Robert deduced that Scotland Yard had been given one when the girl was reported missing, and that his old colleagues at Headquarters would not be too reluctant to give him a copy; so he left it at that.

"There's just a chance that the conductor of one of those double-decker buses may remember her," he said as Ramsden was going. "They are Larborough And District Motor Services buses. The garage is in Victoria Street."

At half-past nine the staff arrived-one of the first being Nevil; a change in routine which surprised Robert: Nevil was usually the last to arrive and the last to settle down. He would wander in, divest himself of his wrappings in his own small room at the back, wander into "the office" to say good morning, wander into the «waiting-room» at the back to say hello to Miss Tuff, and finally wander into Robert's room and stand there thumbing open the bound roll of one of the esoteric periodicals that came for him by post and commenting on the permanently deplorable state of affairs in England. Robert had grown quite used to running through his morning post to a Nevil obbligato. But today Nevil came in at the appointed time, went into his own room, shut the door firmly after him, and, if the pulling in and out of drawers was any evidence, settled down to work at once.

Miss Tuff came in with her notebook and her dazzling white peter-pan collar, and Robert's normal day had begun. Miss Tuff had worn peter-pan collars over her dark frock for twenty years, and would have looked undressed, almost indecent, without them now. A fresh one went on every morning; the previous day's having been laundered the night before and laid ready for putting on tomorrow. The only break in the routine was on Sundays. Robert had once met Miss Tuff on a Sunday and entirely failed to recognise her because she was wearing a jabot.

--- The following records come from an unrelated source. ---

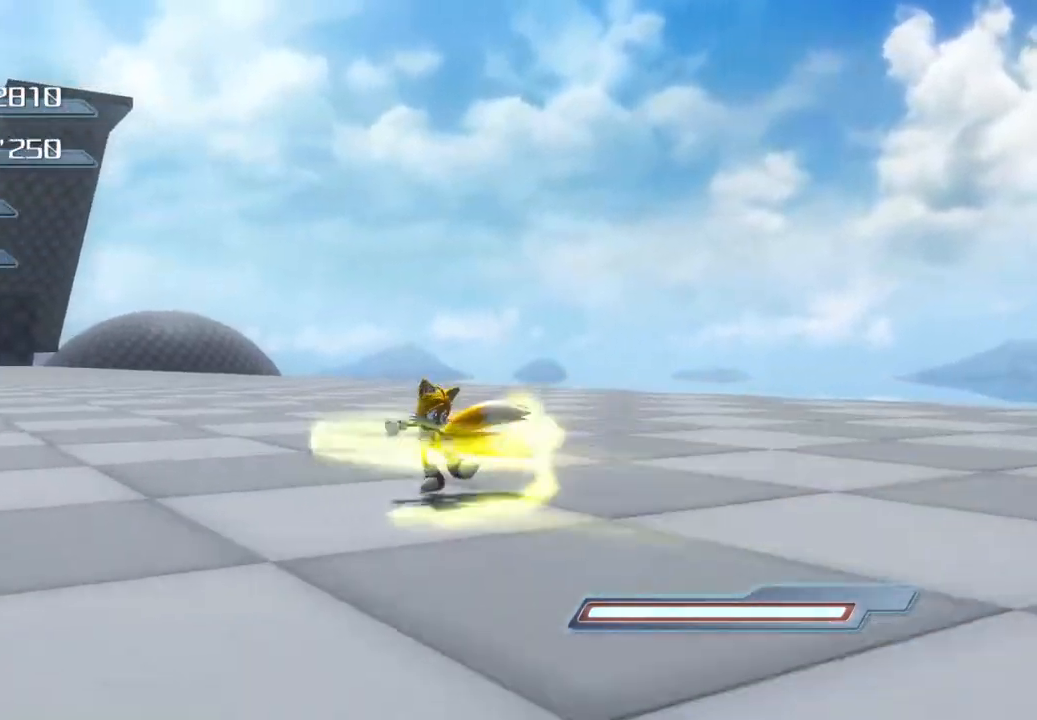
Gameplay with a controller (PlayStation layout); each line is a JSON object with the inputs held at the frame after it. "events" lists button and stick changes between this image and that frame as [ms after this image, input, new state], when the widget could be followed in between.
{"buttons": ["CIRCLE"], "left_stick": "right", "right_stick": "center", "events": [[67, "left_stick", "right"]]}
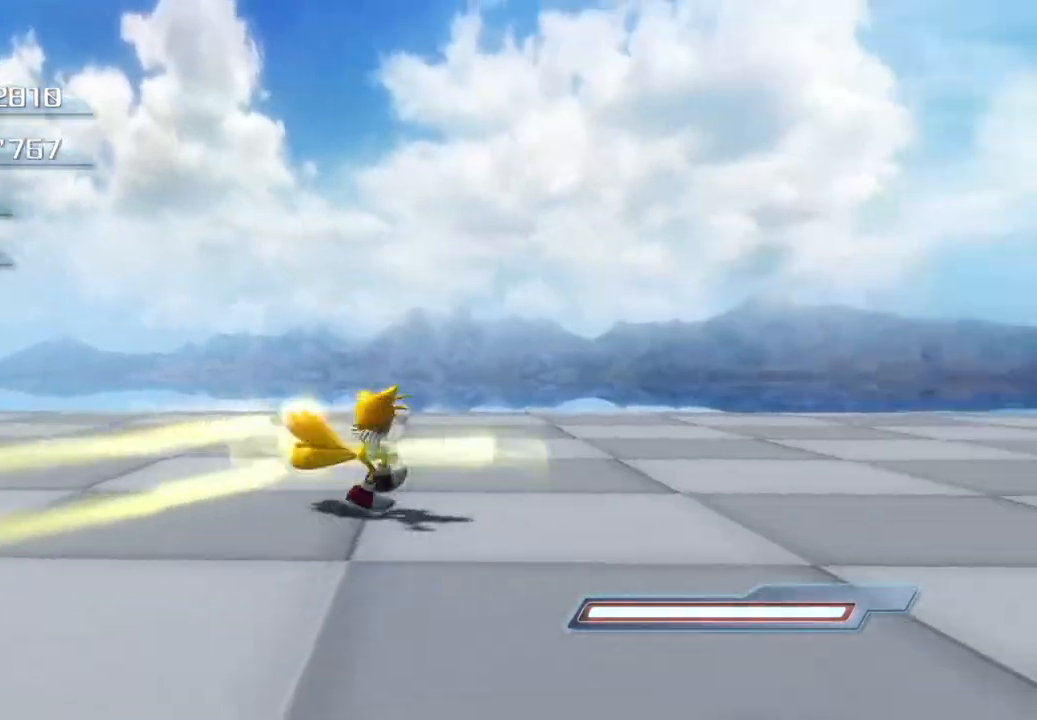
{"buttons": ["CROSS"], "left_stick": "up-right", "right_stick": "center", "events": [[50, "CIRCLE", "up"], [368, "CROSS", "down"], [368, "left_stick", "up-right"]]}
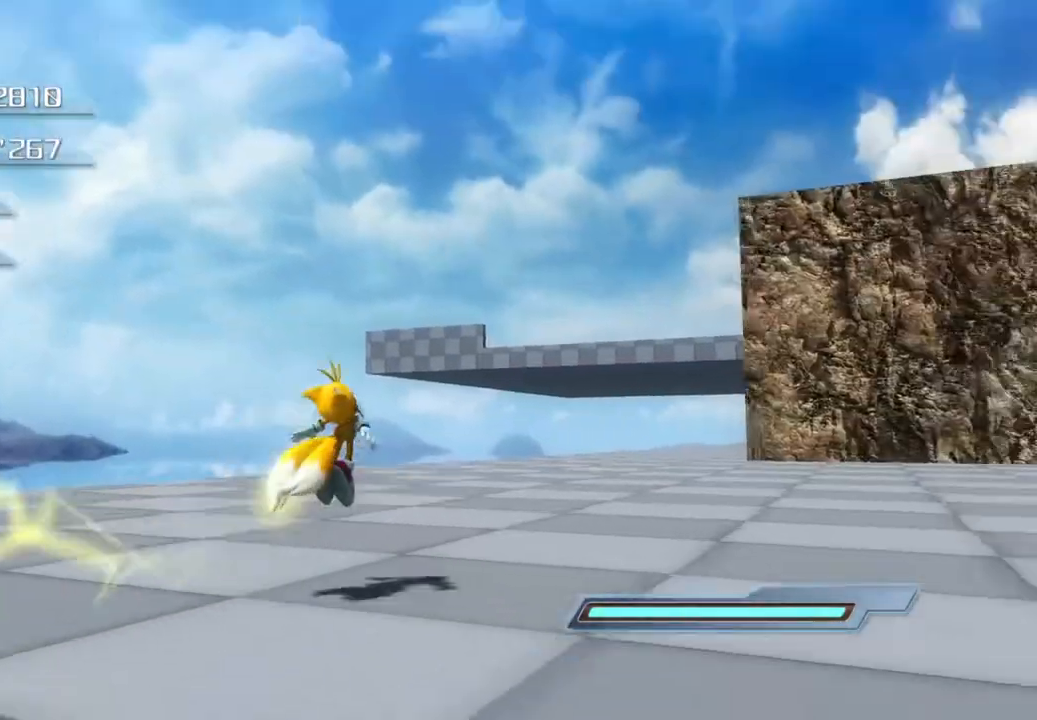
{"buttons": ["CROSS"], "left_stick": "up-right", "right_stick": "center", "events": [[51, "CROSS", "up"], [151, "CROSS", "down"]]}
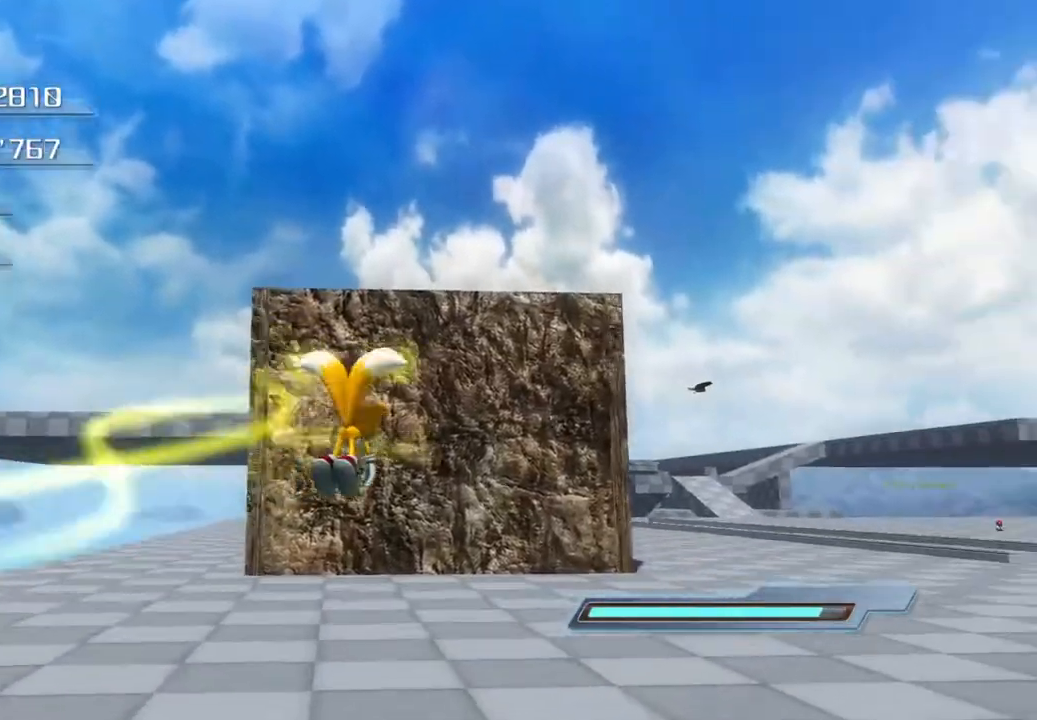
{"buttons": ["CROSS"], "left_stick": "up", "right_stick": "center", "events": [[317, "left_stick", "up"]]}
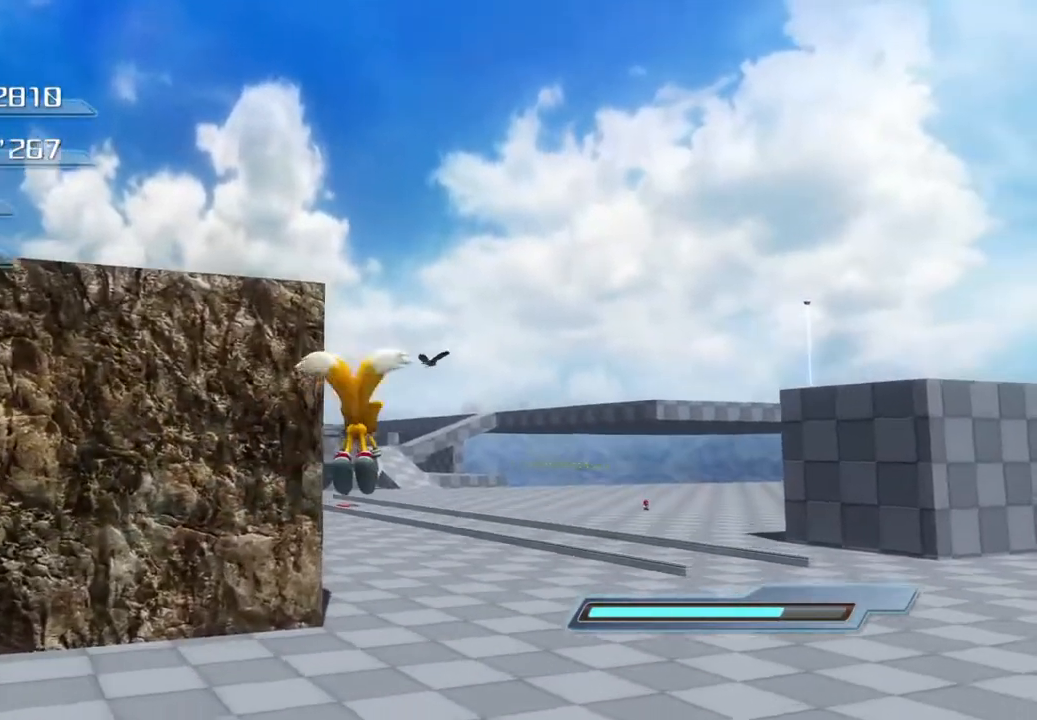
{"buttons": [], "left_stick": "up", "right_stick": "center", "events": [[334, "CROSS", "up"]]}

Until half-past ten Robert worked, and then realised that he had had breakfast at an abnormally early hour and was now in need of more sustenance than an office cup of tea. He would go out and have coffee and a sandwich at the Rose and Crown. You got the best coffee in Milford at the Anne Boleyn, but it was always full of shopping females (" How nice to see you, my dear! We did miss you so at Ronnie's party! And have you heard….") and that was an atmosphere he would not face for all the coffee in Brazil. He would go across to the Rose and Crown, and afterwards he would shop a little on behalf of the Franchise people, and after lunch he would go out and break to them gently the bad news about the Watchman. He could not do it on the telephone because they had no telephone now. The Larborough firm had come out with ladders and putty and recalcitrant sheets of glass and had replaced the windows without fuss or mess. But they, of course, were Private Enterprise. The Post Office, being a Government department, had taken the matter of the telephone into avizandum and would move in their own elephantine good time. So Robert planned to spend part of his afternoon telling the Sharpes the news he could not tell them by telephone.

It was still early for mid-morning snacks and the chintz and old oak of the Rose and Crown lounge was deserted except for Ben Carley, who was sitting by the gate-legged table at the window reading the Ack-Emma. Carley had never been Robert's cup-of-tea-any more than, he suspected, he was Carley's-but they had the bond of their profession (one of the strongest in human nature) and in a small place like Milford that made them very nearly bosom friends. So Robert sat down as a matter of course at Carley's table; remembering as he did so that he still owed Carley gratitude for that unheeded warning of his about the feeling in the countryside.

Carley lowered the Ack-Emma and regarded him with the too-lively dark eyes that were so alien in this English Midland serenity. "It seems to be dying down," he said. "Only one letter today; just to keep something in the kitty."

"The Ack-Emma, yes. But the Watchman is beginning a campaign of its own on Friday."

"The Watchman! What's it doing climbing into the Ack-Emma 's bed?"

"It wouldn't be the first time," Robert said.